Problem: Express the entries from the line with "Would you identify" to the line with "-0.082893, 0.994956, 0.355731]]" as a two-column CSV with the headers text and answer, one row for each entry, every field quoted and line breaks turned into spaces. Leave the pictures out.

━━━ Material shown

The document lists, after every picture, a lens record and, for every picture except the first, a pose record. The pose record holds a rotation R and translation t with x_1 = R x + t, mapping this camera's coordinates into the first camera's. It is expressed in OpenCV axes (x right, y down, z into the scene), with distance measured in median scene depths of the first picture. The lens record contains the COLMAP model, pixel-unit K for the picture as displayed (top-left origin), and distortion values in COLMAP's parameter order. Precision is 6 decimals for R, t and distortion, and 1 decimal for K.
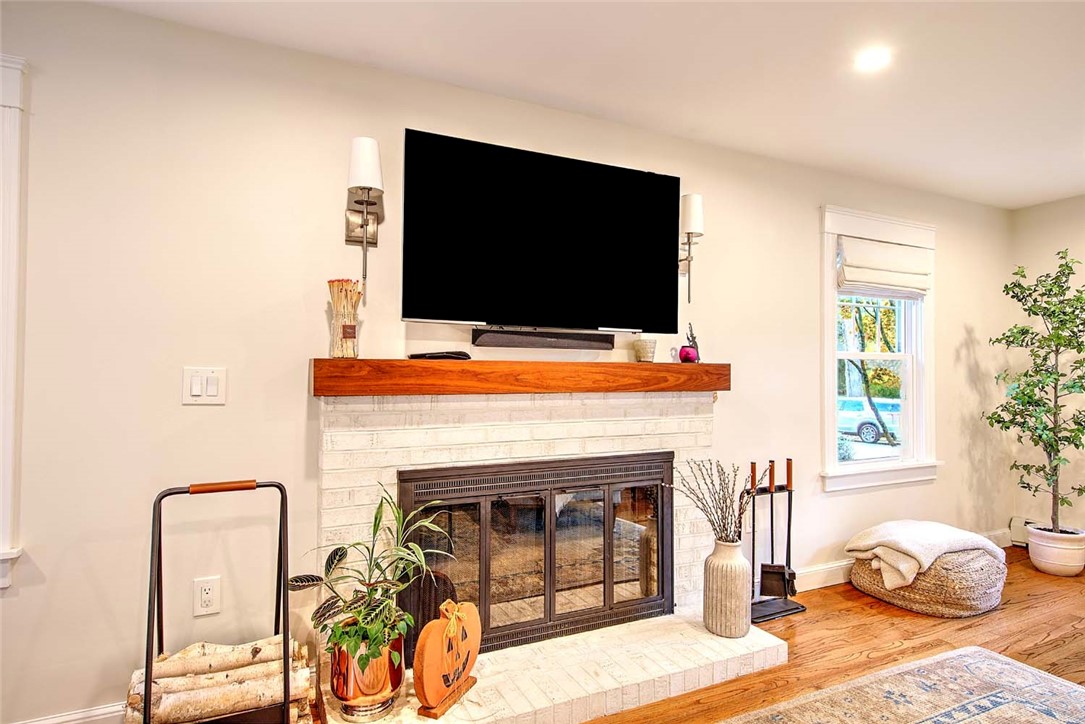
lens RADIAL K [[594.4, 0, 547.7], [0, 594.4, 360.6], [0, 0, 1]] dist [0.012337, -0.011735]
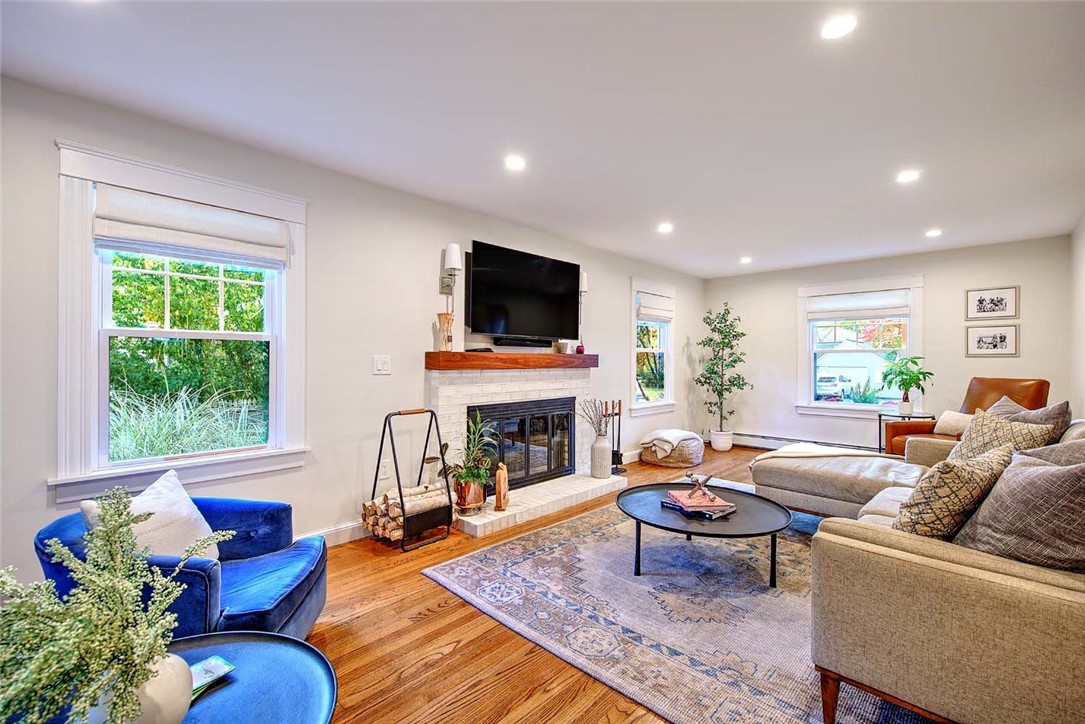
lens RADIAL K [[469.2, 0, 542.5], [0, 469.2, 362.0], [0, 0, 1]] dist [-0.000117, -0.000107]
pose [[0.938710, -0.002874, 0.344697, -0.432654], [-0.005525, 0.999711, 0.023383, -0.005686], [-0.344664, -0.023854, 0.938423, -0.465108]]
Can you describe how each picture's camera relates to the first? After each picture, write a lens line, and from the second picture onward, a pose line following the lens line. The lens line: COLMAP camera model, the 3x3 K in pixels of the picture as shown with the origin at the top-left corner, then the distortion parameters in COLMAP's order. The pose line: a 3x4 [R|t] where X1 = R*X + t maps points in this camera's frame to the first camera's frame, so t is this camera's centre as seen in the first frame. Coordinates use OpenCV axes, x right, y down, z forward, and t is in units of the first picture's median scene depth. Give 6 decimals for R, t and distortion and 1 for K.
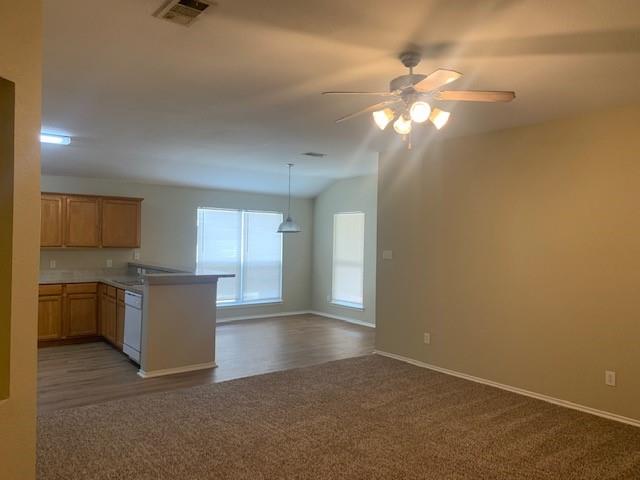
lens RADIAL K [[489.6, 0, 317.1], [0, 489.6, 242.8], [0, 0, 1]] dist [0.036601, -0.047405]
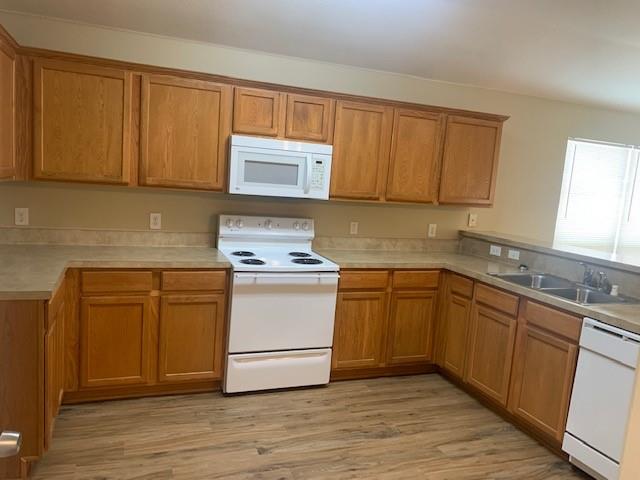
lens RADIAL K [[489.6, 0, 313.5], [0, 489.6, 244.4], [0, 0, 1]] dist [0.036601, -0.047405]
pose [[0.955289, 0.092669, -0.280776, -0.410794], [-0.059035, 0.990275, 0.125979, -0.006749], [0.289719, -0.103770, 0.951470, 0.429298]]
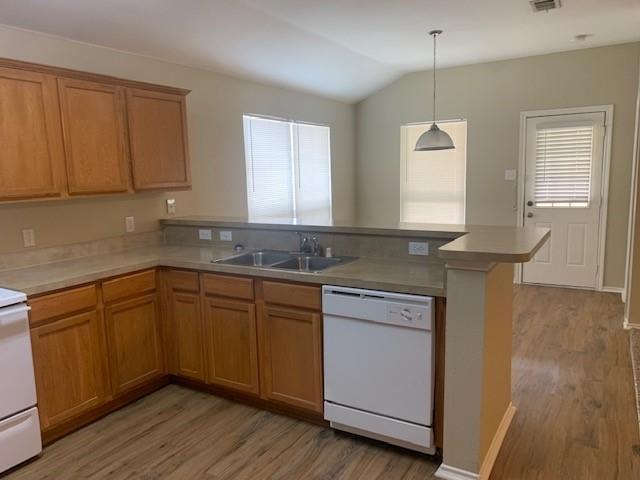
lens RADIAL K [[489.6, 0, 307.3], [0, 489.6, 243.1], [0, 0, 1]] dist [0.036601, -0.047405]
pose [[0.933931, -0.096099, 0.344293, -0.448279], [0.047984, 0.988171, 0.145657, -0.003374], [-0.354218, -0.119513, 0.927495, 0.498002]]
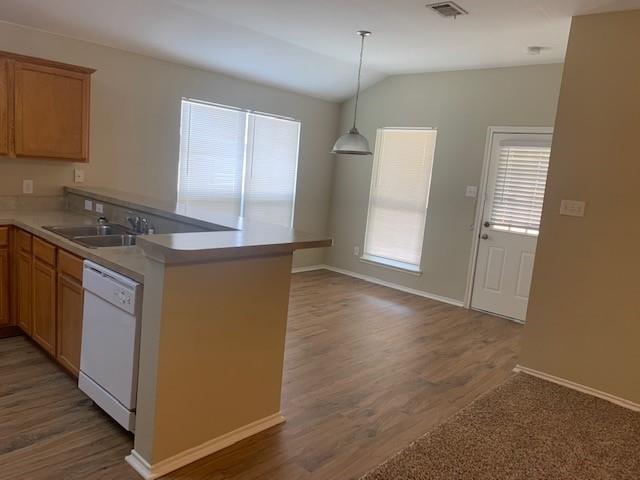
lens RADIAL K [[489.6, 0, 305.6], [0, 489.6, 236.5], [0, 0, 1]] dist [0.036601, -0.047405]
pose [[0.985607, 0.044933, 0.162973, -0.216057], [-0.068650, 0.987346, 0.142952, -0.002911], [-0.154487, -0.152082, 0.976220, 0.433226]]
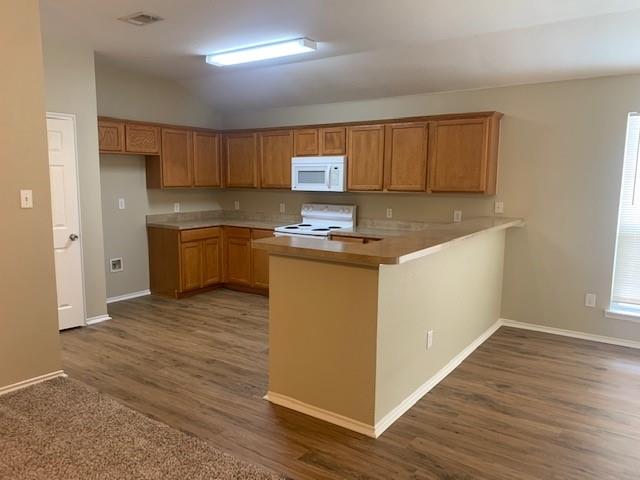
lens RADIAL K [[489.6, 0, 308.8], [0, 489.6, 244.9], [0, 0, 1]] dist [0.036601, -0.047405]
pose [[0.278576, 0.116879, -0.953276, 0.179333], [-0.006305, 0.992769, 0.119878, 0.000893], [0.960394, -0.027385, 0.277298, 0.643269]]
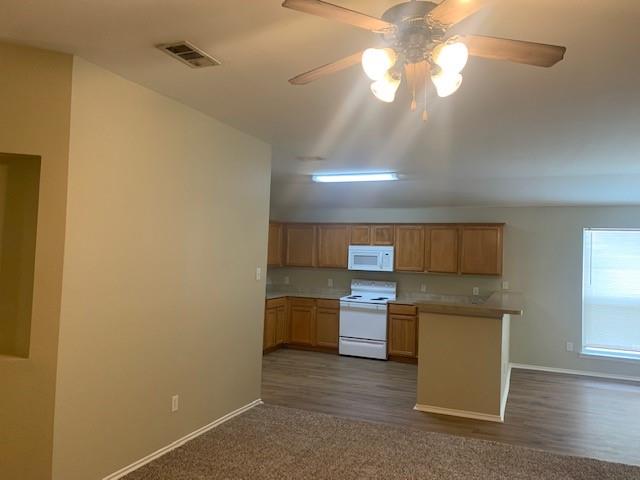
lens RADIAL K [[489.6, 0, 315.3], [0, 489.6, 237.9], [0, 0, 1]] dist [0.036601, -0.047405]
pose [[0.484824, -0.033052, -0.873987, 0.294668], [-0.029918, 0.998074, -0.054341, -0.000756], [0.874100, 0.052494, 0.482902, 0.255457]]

━━━━━━
━━━ Material shown

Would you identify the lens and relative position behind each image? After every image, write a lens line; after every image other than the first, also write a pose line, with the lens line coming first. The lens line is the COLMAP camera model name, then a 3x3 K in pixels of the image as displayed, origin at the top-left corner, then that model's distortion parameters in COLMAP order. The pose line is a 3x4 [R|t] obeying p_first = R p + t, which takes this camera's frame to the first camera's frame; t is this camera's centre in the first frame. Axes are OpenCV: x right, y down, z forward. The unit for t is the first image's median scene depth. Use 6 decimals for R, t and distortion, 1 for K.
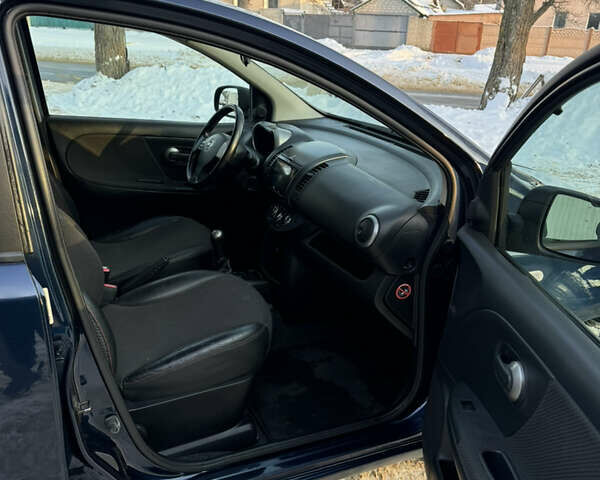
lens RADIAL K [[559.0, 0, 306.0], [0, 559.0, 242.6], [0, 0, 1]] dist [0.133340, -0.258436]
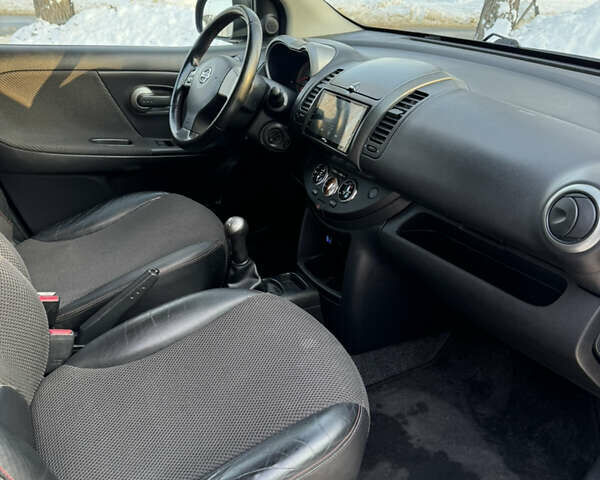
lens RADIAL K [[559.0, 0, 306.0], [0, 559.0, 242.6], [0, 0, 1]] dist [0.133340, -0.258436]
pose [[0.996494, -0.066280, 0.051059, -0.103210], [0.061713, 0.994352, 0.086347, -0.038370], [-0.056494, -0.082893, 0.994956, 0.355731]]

━━━━━━

Finished exercise:
text,answer
"Would you identify the lens and relative position behind each image? After every image, write a lens line; after every image other than the first, also write a pose line, with the lens line coming first. The lens line is the COLMAP camera model name, then a 3x3 K in pixels of the image as displayed, origin at the top-left corner, then that model's distortion parameters in COLMAP order. The pose line is a 3x4 [R|t] obeying p_first = R p + t, which takes this camera's frame to the first camera's frame; t is this camera's centre in the first frame. Axes are OpenCV: x right, y down, z forward. The unit for t is the first image's median scene depth. Use 6 decimals for R, t and distortion, 1 for K.","lens RADIAL K [[559.0, 0, 306.0], [0, 559.0, 242.6], [0, 0, 1]] dist [0.133340, -0.258436] lens RADIAL K [[559.0, 0, 306.0], [0, 559.0, 242.6], [0, 0, 1]] dist [0.133340, -0.258436] pose [[0.996494, -0.066280, 0.051059, -0.103210], [0.061713, 0.994352, 0.086347, -0.038370], [-0.056494, -0.082893, 0.994956, 0.355731]]"